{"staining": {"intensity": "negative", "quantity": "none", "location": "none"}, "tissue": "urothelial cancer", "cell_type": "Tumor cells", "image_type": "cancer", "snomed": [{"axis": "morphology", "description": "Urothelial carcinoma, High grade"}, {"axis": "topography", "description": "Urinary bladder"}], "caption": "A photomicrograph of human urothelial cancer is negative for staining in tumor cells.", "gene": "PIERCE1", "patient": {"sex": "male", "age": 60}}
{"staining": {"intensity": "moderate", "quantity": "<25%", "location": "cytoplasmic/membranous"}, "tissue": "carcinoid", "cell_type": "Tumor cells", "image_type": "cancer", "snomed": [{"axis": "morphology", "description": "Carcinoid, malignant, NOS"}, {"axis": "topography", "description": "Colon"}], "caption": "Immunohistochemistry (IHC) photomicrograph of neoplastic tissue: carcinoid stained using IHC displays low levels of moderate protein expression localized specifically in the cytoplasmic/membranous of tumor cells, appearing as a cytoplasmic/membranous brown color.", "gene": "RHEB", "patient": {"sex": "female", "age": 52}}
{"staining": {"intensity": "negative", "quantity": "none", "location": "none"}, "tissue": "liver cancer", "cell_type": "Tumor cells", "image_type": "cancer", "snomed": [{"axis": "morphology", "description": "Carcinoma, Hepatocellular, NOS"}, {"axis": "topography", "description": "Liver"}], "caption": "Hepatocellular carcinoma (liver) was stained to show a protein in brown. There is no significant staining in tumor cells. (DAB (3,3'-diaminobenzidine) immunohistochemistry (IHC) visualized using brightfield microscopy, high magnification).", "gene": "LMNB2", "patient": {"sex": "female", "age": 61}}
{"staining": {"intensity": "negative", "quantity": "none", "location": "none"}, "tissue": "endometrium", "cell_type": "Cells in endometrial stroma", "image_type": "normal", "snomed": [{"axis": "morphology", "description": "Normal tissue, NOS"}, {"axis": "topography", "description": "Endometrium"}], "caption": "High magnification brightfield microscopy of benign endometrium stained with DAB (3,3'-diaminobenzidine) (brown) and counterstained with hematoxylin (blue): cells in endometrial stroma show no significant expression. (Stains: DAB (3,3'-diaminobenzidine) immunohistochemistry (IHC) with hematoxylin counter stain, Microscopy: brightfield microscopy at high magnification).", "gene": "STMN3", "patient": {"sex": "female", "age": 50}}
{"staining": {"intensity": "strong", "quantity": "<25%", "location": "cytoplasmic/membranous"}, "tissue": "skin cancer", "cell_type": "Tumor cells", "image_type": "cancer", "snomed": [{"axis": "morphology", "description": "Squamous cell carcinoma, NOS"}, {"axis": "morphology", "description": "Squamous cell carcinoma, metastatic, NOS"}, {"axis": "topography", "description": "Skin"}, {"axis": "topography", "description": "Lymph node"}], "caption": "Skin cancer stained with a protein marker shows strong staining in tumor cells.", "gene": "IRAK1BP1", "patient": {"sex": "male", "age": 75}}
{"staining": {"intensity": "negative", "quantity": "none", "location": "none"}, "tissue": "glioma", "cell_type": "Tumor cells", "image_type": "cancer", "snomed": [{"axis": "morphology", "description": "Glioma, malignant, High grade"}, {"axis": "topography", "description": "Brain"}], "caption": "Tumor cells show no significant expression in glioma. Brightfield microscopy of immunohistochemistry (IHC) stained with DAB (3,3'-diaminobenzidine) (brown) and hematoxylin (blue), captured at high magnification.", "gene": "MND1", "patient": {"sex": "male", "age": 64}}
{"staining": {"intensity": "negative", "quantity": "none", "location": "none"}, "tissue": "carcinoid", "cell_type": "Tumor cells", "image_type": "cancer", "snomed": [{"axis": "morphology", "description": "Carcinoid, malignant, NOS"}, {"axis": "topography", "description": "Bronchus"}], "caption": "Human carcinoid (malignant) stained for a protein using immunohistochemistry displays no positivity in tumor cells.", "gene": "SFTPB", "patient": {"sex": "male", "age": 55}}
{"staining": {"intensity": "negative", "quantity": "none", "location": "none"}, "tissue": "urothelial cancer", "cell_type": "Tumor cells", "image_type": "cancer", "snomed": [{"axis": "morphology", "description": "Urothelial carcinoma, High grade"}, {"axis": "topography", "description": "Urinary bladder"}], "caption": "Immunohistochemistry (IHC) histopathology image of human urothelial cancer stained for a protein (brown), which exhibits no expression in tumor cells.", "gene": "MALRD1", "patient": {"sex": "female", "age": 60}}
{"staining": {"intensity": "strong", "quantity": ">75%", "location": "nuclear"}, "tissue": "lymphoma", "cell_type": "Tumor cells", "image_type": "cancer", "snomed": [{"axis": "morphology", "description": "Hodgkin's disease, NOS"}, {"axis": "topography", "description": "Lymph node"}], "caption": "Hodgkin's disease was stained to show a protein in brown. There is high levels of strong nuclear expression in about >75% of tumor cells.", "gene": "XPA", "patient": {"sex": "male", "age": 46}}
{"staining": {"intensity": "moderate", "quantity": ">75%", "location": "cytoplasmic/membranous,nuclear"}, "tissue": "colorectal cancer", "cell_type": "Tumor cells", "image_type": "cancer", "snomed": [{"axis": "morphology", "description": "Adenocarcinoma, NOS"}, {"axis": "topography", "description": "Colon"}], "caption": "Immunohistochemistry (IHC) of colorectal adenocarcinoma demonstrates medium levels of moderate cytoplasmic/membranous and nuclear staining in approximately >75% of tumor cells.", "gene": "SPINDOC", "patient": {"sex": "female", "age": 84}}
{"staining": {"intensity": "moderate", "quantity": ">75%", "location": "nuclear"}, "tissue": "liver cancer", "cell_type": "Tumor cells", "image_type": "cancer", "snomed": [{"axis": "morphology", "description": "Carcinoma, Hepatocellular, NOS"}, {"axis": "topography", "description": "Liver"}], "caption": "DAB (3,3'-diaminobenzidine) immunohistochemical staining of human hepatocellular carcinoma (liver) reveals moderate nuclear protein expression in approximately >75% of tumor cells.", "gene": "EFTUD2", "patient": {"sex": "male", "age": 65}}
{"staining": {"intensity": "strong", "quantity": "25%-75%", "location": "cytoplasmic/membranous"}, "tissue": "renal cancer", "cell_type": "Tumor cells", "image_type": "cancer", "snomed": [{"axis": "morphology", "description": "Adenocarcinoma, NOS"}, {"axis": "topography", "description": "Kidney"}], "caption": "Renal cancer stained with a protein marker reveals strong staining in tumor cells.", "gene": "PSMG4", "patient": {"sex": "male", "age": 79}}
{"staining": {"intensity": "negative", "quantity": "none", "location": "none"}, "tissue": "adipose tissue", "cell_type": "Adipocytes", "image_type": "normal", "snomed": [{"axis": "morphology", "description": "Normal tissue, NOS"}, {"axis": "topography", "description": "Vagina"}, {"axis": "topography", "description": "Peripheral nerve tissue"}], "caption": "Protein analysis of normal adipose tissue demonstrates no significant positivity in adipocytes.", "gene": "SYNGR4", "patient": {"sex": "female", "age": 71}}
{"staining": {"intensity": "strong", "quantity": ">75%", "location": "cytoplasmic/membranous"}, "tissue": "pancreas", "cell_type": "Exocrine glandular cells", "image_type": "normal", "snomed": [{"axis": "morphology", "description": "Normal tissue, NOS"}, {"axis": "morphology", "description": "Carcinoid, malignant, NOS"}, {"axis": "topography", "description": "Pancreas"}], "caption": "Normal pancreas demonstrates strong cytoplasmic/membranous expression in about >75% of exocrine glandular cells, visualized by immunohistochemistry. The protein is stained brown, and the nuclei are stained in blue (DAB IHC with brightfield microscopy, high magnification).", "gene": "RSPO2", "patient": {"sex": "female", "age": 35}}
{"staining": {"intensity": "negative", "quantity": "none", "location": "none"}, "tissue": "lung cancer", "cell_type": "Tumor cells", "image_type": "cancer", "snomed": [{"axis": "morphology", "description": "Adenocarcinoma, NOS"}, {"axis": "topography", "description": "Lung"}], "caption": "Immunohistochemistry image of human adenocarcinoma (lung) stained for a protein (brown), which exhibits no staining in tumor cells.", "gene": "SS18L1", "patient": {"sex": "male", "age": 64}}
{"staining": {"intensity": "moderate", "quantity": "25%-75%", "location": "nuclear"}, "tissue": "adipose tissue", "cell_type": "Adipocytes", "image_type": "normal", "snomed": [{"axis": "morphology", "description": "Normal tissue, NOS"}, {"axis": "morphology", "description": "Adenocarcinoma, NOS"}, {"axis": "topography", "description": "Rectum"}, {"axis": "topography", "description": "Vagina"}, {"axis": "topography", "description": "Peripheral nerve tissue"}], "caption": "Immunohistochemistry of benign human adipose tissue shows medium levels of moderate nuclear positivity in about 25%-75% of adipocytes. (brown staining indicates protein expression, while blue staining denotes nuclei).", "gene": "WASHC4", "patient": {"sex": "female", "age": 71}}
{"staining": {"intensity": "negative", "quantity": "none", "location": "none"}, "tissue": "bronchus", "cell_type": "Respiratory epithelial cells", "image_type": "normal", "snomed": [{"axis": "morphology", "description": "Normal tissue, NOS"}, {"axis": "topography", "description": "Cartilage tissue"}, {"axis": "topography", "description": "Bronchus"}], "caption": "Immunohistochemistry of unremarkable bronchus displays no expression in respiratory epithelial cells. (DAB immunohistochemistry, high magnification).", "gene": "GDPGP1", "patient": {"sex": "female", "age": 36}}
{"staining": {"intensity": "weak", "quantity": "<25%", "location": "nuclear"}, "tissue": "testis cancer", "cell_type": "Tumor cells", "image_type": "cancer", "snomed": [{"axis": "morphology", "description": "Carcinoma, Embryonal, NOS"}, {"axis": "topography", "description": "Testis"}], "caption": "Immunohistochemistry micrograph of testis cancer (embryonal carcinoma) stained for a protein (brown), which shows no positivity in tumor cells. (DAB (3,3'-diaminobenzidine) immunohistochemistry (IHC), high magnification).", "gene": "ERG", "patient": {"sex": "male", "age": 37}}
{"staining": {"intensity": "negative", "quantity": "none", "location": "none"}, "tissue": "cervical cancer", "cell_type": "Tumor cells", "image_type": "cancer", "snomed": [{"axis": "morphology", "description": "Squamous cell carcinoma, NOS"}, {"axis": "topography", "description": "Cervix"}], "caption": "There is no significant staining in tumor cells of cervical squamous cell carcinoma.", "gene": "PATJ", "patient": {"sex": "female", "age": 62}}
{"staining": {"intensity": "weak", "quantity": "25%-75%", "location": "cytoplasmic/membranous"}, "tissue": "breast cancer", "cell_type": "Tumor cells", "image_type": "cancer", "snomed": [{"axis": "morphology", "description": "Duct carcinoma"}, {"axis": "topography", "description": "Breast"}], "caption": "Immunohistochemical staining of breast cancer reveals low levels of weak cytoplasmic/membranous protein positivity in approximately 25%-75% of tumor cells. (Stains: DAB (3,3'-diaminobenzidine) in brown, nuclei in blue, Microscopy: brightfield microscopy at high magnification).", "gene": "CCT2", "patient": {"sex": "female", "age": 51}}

__________________________________________________

Using the listing above, return word for word each line from the one that has "analysis of normal" through the one that has "pancreas demonstrates strong", and no line outside that range.

* [Result for this exercise]
{"staining": {"intensity": "negative", "quantity": "none", "location": "none"}, "tissue": "adipose tissue", "cell_type": "Adipocytes", "image_type": "normal", "snomed": [{"axis": "morphology", "description": "Normal tissue, NOS"}, {"axis": "topography", "description": "Vagina"}, {"axis": "topography", "description": "Peripheral nerve tissue"}], "caption": "Protein analysis of normal adipose tissue demonstrates no significant positivity in adipocytes.", "gene": "SYNGR4", "patient": {"sex": "female", "age": 71}}
{"staining": {"intensity": "strong", "quantity": ">75%", "location": "cytoplasmic/membranous"}, "tissue": "pancreas", "cell_type": "Exocrine glandular cells", "image_type": "normal", "snomed": [{"axis": "morphology", "description": "Normal tissue, NOS"}, {"axis": "morphology", "description": "Carcinoid, malignant, NOS"}, {"axis": "topography", "description": "Pancreas"}], "caption": "Normal pancreas demonstrates strong cytoplasmic/membranous expression in about >75% of exocrine glandular cells, visualized by immunohistochemistry. The protein is stained brown, and the nuclei are stained in blue (DAB IHC with brightfield microscopy, high magnification).", "gene": "RSPO2", "patient": {"sex": "female", "age": 35}}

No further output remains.